In practice, mean depth values are generally comparable between tools. Minimum depth values are most sensitive to differences in counting method, and may differ substantially in regions of uneven coverage.
- This tool is optimised for organellar genomes (cpDNA, mtDNA). For larger genomes (> ~500 kb), performance may degrade and a windowed approach is recommended.
- Sequencing depth is calculated on a per-read basis using
samtools depth. Fragment-level depth (collapsed paired-end reads) is not applied. - For paired-end short-read data, both mates contribute independently to coverage if they overlap the same genomic position. This may result in higher depth values compared to fragment-aware GUI tools.
- For long-read sequencing data (e.g. Oxford Nanopore or PacBio), low per-base depth values may reflect the intrinsic characteristics of long reads rather than insufficient sequencing coverage.
- This tool does not perform read collapsing, smoothing, normalisation, or bias correction. It is intended for transparent visualisation of raw per-base sequencing depth.
- Interpretation of coverage patterns should always consider the sequencing technology, library preparation strategy, and read mapping parameters used.
| Format | Description |
|---|---|
.pdf |
Embedded TrueType fonts (fonttype 42). Suitable for direct submission to journals. |
.svg |
Fully editable vector. Text is selectable and editable in Adobe Illustrator and Inkscape. |
.png |
300 dpi raster. Suitable for quick inspection, presentations, and sharing. |
Only stable versions are released publicly.
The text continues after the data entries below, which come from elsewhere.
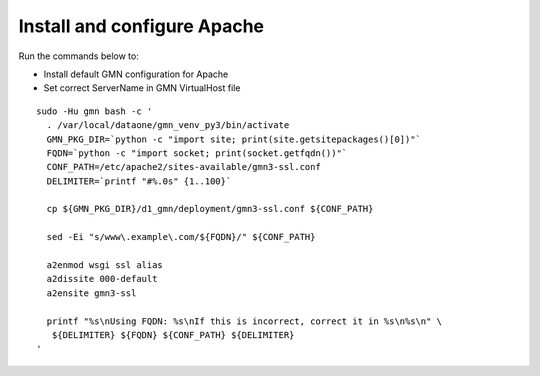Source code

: Install and configure Apache
============================

Run the commands below to:

* Install default GMN configuration for Apache
* Set correct ServerName in GMN VirtualHost file

.. _clip2:

::

  sudo -Hu gmn bash -c '
    . /var/local/dataone/gmn_venv_py3/bin/activate
    GMN_PKG_DIR=`python -c "import site; print(site.getsitepackages()[0])"`
    FQDN=`python -c "import socket; print(socket.getfqdn())"`
    CONF_PATH=/etc/apache2/sites-available/gmn3-ssl.conf
    DELIMITER=`printf "#%.0s" {1..100}`

    cp ${GMN_PKG_DIR}/d1_gmn/deployment/gmn3-ssl.conf ${CONF_PATH}

    sed -Ei "s/www\.example\.com/${FQDN}/" ${CONF_PATH}

    a2enmod wsgi ssl alias
    a2dissite 000-default
    a2ensite gmn3-ssl

    printf "%s\nUsing FQDN: %s\nIf this is incorrect, correct it in %s\n%s\n" \
     ${DELIMITER} ${FQDN} ${CONF_PATH} ${DELIMITER}
  '

.. raw:: html

  <button class="btn" data-clipboard-target="#clip2">Copy</button>
..

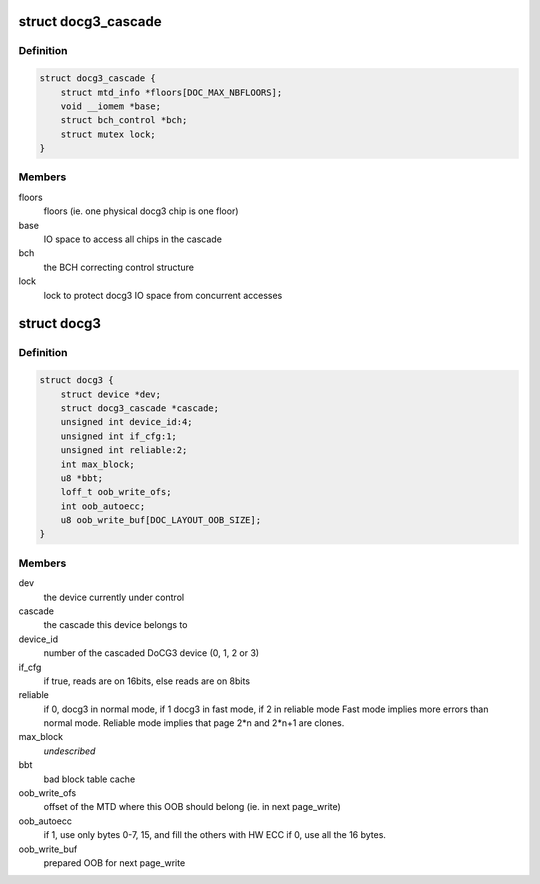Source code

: .. -*- coding: utf-8; mode: rst -*-
.. src-file: drivers/mtd/devices/docg3.h

.. _`docg3_cascade`:

struct docg3_cascade
====================

.. c:type:: struct docg3_cascade

    Cascade of 1 to 4 docg3 chips

.. _`docg3_cascade.definition`:

Definition
----------

.. code-block:: c

    struct docg3_cascade {
        struct mtd_info *floors[DOC_MAX_NBFLOORS];
        void __iomem *base;
        struct bch_control *bch;
        struct mutex lock;
    }

.. _`docg3_cascade.members`:

Members
-------

floors
    floors (ie. one physical docg3 chip is one floor)

base
    IO space to access all chips in the cascade

bch
    the BCH correcting control structure

lock
    lock to protect docg3 IO space from concurrent accesses

.. _`docg3`:

struct docg3
============

.. c:type:: struct docg3

    DiskOnChip driver private data

.. _`docg3.definition`:

Definition
----------

.. code-block:: c

    struct docg3 {
        struct device *dev;
        struct docg3_cascade *cascade;
        unsigned int device_id:4;
        unsigned int if_cfg:1;
        unsigned int reliable:2;
        int max_block;
        u8 *bbt;
        loff_t oob_write_ofs;
        int oob_autoecc;
        u8 oob_write_buf[DOC_LAYOUT_OOB_SIZE];
    }

.. _`docg3.members`:

Members
-------

dev
    the device currently under control

cascade
    the cascade this device belongs to

device_id
    number of the cascaded DoCG3 device (0, 1, 2 or 3)

if_cfg
    if true, reads are on 16bits, else reads are on 8bits

reliable
    if 0, docg3 in normal mode, if 1 docg3 in fast mode, if 2 in
    reliable mode
    Fast mode implies more errors than normal mode.
    Reliable mode implies that page 2\*n and 2\*n+1 are clones.

max_block
    *undescribed*

bbt
    bad block table cache

oob_write_ofs
    offset of the MTD where this OOB should belong (ie. in next
    page_write)

oob_autoecc
    if 1, use only bytes 0-7, 15, and fill the others with HW ECC
    if 0, use all the 16 bytes.

oob_write_buf
    prepared OOB for next page_write

.. This file was automatic generated / don't edit.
Development and debugging iterations are not included.
| Version | Status | Notes |
|---|---|---|
| v0.1.5 | Stable | Initial public release |
| v0.1.0–v0.1.4 | Internal | Development and layout debugging — not released |
If you use this tool in your research, please cite as:
Bao-Ngoc Mach (Vanness). seqdepcov_plot: A Python utility for sequencing depth and coverage visualisation from BAM files. GitHub. Version v0.1.5. https://github.com/bearlab999/seqdepcov_plot
The conceptual foundation of this tool was inspired by the protocol and supplementary script published by Chang Liu and colleagues:
Chang Liu et al. (2023) Generating Sequencing Depth and Coverage Map for Organelle Genomes. protocols.io.
I first encountered this work at the MAKDA Workshop 2024. While the scripts in this repository were written independently and differ substantially in implementation, the original protocol provided the initial motivation for developing a reproducible, command-line-based depth visualisation workflow.
This project is released under the MIT License. You are free to use, modify, and redistribute it with appropriate attribution. See LICENSE for full details.
Bao-Ngoc Mach (Vanness)
This tool was developed through iterative testing on real sequencing datasets.